= Beginning of Section =

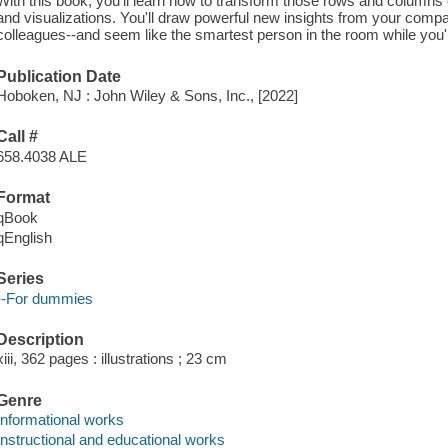
With this book, you'll learn how to transform those rows and columns
and visualizations. You'll draw powerful new insights from your comp
colleagues--and seem like the smartest person in the room while you'r
Publication Date
Hoboken, NJ : John Wiley & Sons, Inc., [2022]
Call #
658.4038 ALE
Format
qBook
qEnglish
Series
--For dummies
Description
xiii, 362 pages : illustrations ; 23 cm
Genre
Informational works
Instructional and educational works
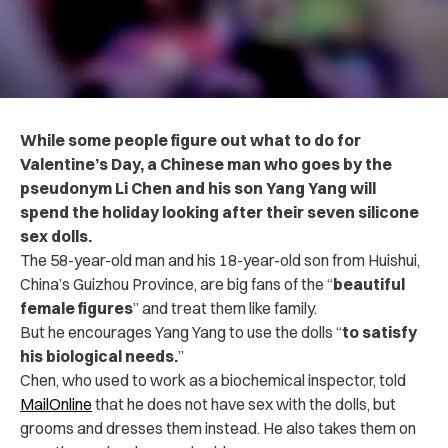
While some people figure out what to do for
Valentine’s Day, a Chinese man who goes by the
pseudonym Li Chen and his son Yang Yang will
spend the holiday looking after their seven silicone
sex dolls.
The 58-year-old man and his 18-year-old son from Huishui,
China’s Guizhou Province, are big fans of the “
beautiful
female figures
” and treat them like family.
But he encourages Yang Yang to use the dolls “
to satisfy
his biological needs.
”
Chen, who used to work as a biochemical inspector, told
MailOnline
that he does not have sex with the dolls, but
grooms and dresses them instead. He also takes them on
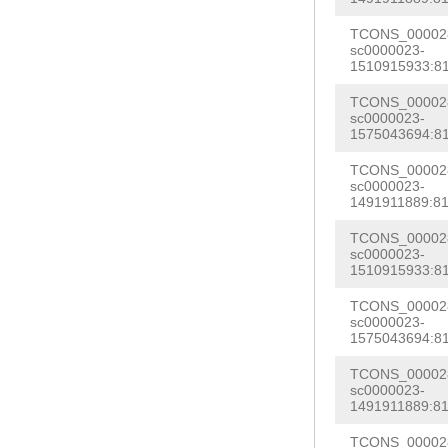
CCCAATTTTTAAGA
AAAAACTGATATAA
TCONS_000028
tgtagATCCATAGC
sc0000023-
AG
GTCGAAAGGTCT
1510915933:81
GATCCATCAGATCA
GTTGAATCGATATG
ACGCTCTCTCCATT
TCONS_000028
AGTCGAATTCGGTA
sc0000023-
CAGAACACATTTAT
1575043694:81
CTTATAAGGCATTT
GGACAgtcgagtaa
TCONS_000028
CTAGGATTGCAATT
sc0000023-
TGTTCATCTTGAGA
1491911889:81
TTCCGAAAAGATGA
ACCAATCTCCTATT
ATTCGTTTCCATAC
TCONS_000028
taaaaaatgagTCC
sc0000023-
aaaaagacctcctc
1510915933:81
ATAACCCAAATATA
TGAAGGAGAGCACC
TCONS_000028
GCTGGGTGATActa
sc0000023-
TGATGCTTAAGCAA
AGGAGTGAAGACCT
1575043694:81
tATTCGGGTCGCCC
TTCACCAG
ATACAT
TCONS_000028
ATTTCAAGGAGGCT
sc0000023-
G
GTAGGTCACTAGT
1491911889:81
ttgaaactcTATTG
CAACTGTACTGAAG
TCONS_000028
tttaacttttgata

= End of Section =

**WORK TO COMPLETE:** Where a line in the listing above contains "works", copy that line.

**WRITTEN ANSWER:**
Informational works
Instructional and educational works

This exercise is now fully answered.